Around 2008-12, there were almost as many grim, downbeat epidemic zombie apocalypse movies as there were joyless chained-up-and-tortured pictures: in the cases of both sub-genres, attractive to low-budget film makers because costs can be kept down with limited settings and small cast, more interesting efforts like The Dead Outside all too easily got overlooked. This Scots movie, scripted by director Kerry Anne Mullaney and producer Kris R. Bird, could almost be a pendant to the 28 days later … films in its usage of very similar rules for its outbreak – victims seem to be mad rather than undead, and the incubation period is lightning-fast (with the added complication that a government vaccine which slows down but does not cure the condition has only served to enable its spread) – though the tone and plot are slightly closer to the post-nuke novel (and BBC TV play) Z for Zachariah.

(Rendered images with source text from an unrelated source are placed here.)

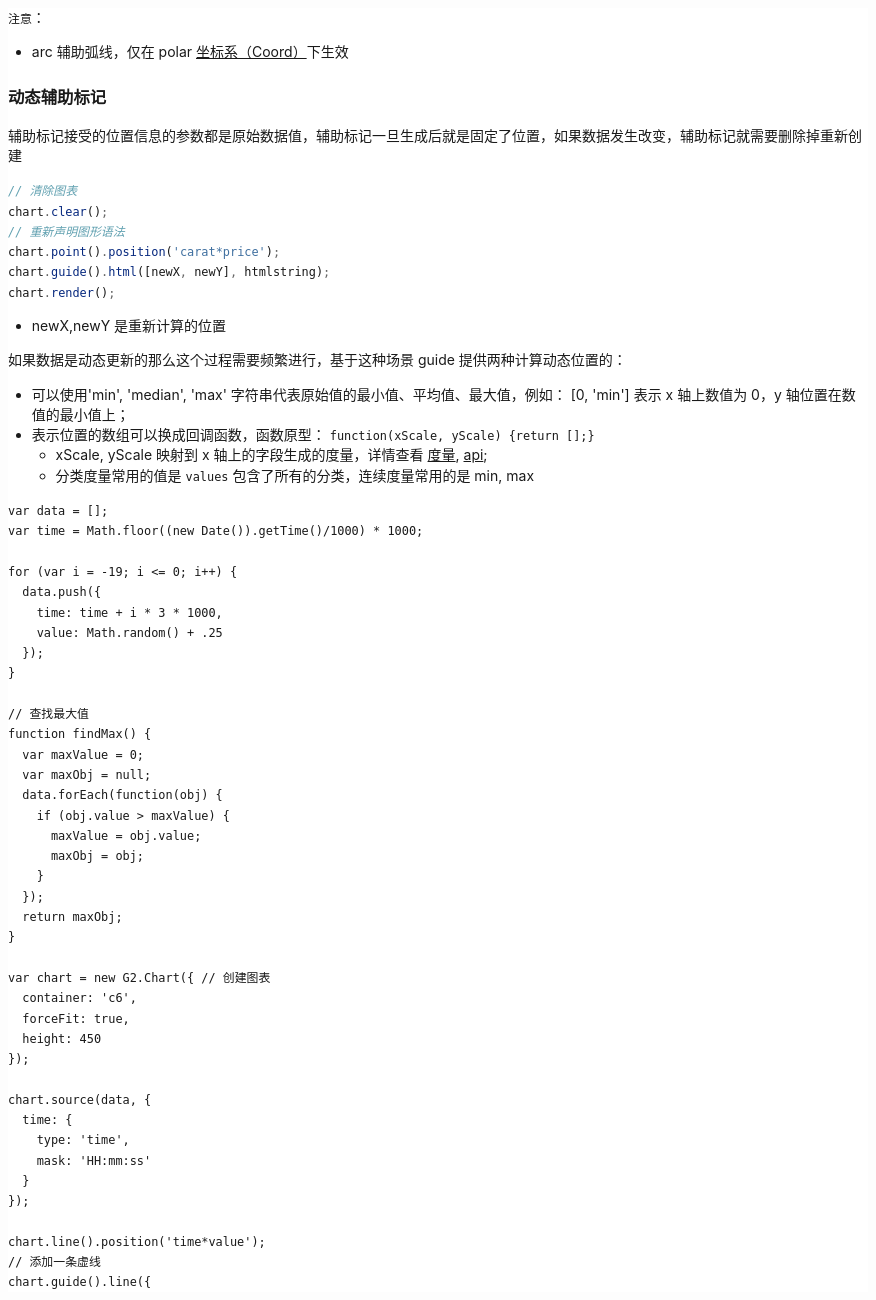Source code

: `注意`：
* arc 辅助弧线，仅在 polar [坐标系（Coord）](coord.html)下生效

### 动态辅助标记

辅助标记接受的位置信息的参数都是原始数据值，辅助标记一旦生成后就是固定了位置，如果数据发生改变，辅助标记就需要删除掉重新创建

```js
// 清除图表
chart.clear();
// 重新声明图形语法
chart.point().position('carat*price');
chart.guide().html([newX, newY], htmlstring);
chart.render();
```

* newX,newY 是重新计算的位置

如果数据是动态更新的那么这个过程需要频繁进行，基于这种场景 guide 提供两种计算动态位置的：

* 可以使用'min', 'median', 'max' 字符串代表原始值的最小值、平均值、最大值，例如： [0, 'min'] 表示 x 轴上数值为 0，y 轴位置在数值的最小值上；
* 表示位置的数组可以换成回调函数，函数原型： `function(xScale, yScale) {return [];}`
  + xScale, yScale 映射到 x 轴上的字段生成的度量，详情查看 [度量](./scale.html), [api](/zh-cn/g2/3.x/api/scale.html);
  + 分类度量常用的值是 `values` 包含了所有的分类，连续度量常用的是 min, max

<div id="c6"></div>

```js+
var data = [];                                                 
var time = Math.floor((new Date()).getTime()/1000) * 1000;                             
                                                                
for (var i = -19; i <= 0; i++) {                                    
  data.push({                                                 
    time: time + i * 3 * 1000,                                     
    value: Math.random() + .25                                      
  });                                                         
}   

// 查找最大值
function findMax() {
  var maxValue = 0;
  var maxObj = null;
  data.forEach(function(obj) {
    if (obj.value > maxValue) {
      maxValue = obj.value;
      maxObj = obj;
    }
  });
  return maxObj;
}

var chart = new G2.Chart({ // 创建图表
  container: 'c6',
  forceFit: true,
  height: 450
});

chart.source(data, {
  time: {
    type: 'time',
    mask: 'HH:mm:ss'
  }
});

chart.line().position('time*value');
// 添加一条虚线
chart.guide().line({
```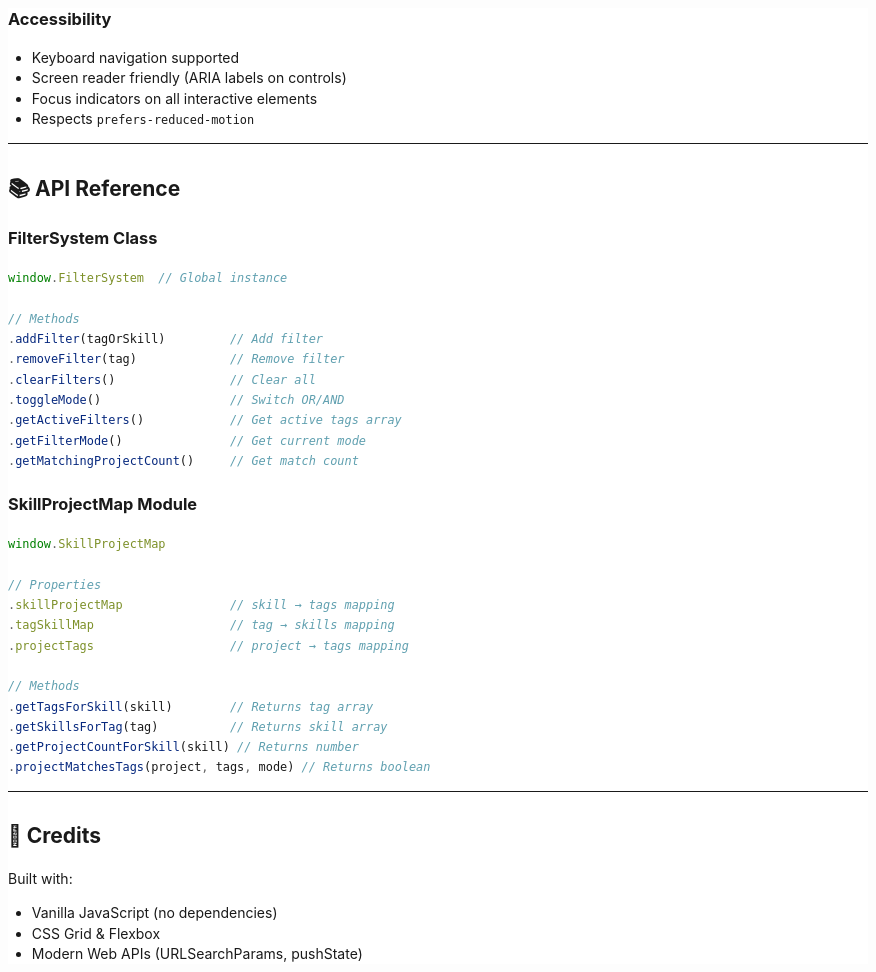 ### Accessibility

- Keyboard navigation supported
- Screen reader friendly (ARIA labels on controls)
- Focus indicators on all interactive elements
- Respects `prefers-reduced-motion`

---

## 📚 API Reference

### FilterSystem Class

```javascript
window.FilterSystem  // Global instance

// Methods
.addFilter(tagOrSkill)         // Add filter
.removeFilter(tag)             // Remove filter
.clearFilters()                // Clear all
.toggleMode()                  // Switch OR/AND
.getActiveFilters()            // Get active tags array
.getFilterMode()               // Get current mode
.getMatchingProjectCount()     // Get match count
```

### SkillProjectMap Module

```javascript
window.SkillProjectMap

// Properties
.skillProjectMap               // skill → tags mapping
.tagSkillMap                   // tag → skills mapping
.projectTags                   // project → tags mapping

// Methods
.getTagsForSkill(skill)        // Returns tag array
.getSkillsForTag(tag)          // Returns skill array
.getProjectCountForSkill(skill) // Returns number
.projectMatchesTags(project, tags, mode) // Returns boolean
```

---

## 🙏 Credits

Built with:
- Vanilla JavaScript (no dependencies)
- CSS Grid & Flexbox
- Modern Web APIs (URLSearchParams, pushState)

In a swift, disorienting prologue, Daniel (Alton Milne) — an everyman who has survived cooped up with wife (Vivienne Harvey) and child (Robin Morris) in an isolated house in the border country — finally emerges to take to the road, only to lose his family in a sudden attack. He finds a suitable house down the road and moves in, only to discover a young woman who calls herself April (Sandra Louise Douglas) has fortified the farm, fought off the infected and created a self-sufficient, ruthless mode of living. April is reluctant to let Daniel stay and the few details of her past he gets from her seem provisional, but they form a tentative bond, which is shaken up when Kate (Sharon Osdin), a former nurse, wanders by, also seeking refuge but clinging to notions about reversing the disaster which she feels override April’s right to stay out of it (the victim of government experiments, April may be immune). It’s mandatory for the genre that any survivor status quo be shattered by the finale, which finds Kate trying to kidnap April and Daniel having to make hard choices as the expected crowd of shambling zombies show up (one gives vent to the traditional rural cry of ‘get off my fucking property’, a rare moment of humour) attracted by dissent among the survivors.
Shot quickly and with limited resources, it’s an unsettling and evocative little film, even if a few threads get lost. Daniel keeps having fantasy glimpses of his lost child, but it’s ambiguous as to whether the kid shows up at the end as a zombie; a few hints (a period photograph, a shot of April with blood on her mouth, the immunity to a blood-borne disease) suggest the girl may be an immortal (a vampire?); the old photograph is provisionally explained away as her grandmother and a substitute backstory involving neglectful, perhaps-abusive grandparents is flashed up without quite being confirmed. It’s well played by an unfamiliar cast, who convey a lot of feeling without a great deal of dialogue – and has an aptly wintery, harsh, dutch-angle, world-out-of-joint look. An extremely impressive debut.